╭─ Supplied data
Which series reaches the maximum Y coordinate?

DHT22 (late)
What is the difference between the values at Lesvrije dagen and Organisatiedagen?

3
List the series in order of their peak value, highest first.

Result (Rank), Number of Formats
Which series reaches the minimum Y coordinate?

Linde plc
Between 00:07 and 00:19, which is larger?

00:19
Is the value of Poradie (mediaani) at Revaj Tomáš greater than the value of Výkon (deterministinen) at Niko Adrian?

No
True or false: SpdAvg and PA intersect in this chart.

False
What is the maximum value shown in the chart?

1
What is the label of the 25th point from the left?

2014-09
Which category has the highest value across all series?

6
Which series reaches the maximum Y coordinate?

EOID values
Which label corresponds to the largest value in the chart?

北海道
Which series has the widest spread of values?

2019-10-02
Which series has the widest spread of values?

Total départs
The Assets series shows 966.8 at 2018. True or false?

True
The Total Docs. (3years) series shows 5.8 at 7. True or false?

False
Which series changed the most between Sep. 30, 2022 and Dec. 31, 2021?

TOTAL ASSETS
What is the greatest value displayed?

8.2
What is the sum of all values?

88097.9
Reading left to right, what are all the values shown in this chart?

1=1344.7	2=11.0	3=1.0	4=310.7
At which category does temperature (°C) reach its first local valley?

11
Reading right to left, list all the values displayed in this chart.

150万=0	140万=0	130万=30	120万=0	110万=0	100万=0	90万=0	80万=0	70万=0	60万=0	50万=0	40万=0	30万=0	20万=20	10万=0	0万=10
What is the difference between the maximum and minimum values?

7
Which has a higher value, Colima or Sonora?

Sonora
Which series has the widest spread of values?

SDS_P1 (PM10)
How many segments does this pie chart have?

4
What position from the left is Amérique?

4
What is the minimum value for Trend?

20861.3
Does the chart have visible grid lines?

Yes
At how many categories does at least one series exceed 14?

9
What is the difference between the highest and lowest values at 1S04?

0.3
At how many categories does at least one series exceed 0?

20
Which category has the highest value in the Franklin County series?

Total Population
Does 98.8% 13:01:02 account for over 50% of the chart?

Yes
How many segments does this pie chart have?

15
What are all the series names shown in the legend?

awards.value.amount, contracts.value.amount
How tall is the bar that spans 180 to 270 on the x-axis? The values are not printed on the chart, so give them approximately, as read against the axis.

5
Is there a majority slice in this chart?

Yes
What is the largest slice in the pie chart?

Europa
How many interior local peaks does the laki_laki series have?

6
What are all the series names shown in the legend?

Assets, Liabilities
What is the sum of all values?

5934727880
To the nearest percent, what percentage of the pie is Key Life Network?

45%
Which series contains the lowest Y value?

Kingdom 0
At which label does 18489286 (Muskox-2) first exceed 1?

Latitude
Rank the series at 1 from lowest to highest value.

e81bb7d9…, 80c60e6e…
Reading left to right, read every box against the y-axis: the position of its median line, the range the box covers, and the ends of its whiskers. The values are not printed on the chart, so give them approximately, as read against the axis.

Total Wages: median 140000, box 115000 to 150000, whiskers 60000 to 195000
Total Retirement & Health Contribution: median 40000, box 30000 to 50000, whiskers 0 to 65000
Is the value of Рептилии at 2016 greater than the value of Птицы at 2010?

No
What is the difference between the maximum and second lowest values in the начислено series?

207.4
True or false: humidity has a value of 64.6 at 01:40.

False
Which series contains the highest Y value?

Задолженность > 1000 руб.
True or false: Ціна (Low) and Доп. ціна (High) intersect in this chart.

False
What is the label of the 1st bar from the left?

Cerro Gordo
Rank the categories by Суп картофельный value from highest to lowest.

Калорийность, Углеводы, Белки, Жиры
╰─
Give back every line of the rows above that contains the string "have". Case counts when matching.

How many segments does this pie chart have?
Does the chart have visible grid lines?
How many segments does this pie chart have?
How many interior local peaks does the laki_laki series have?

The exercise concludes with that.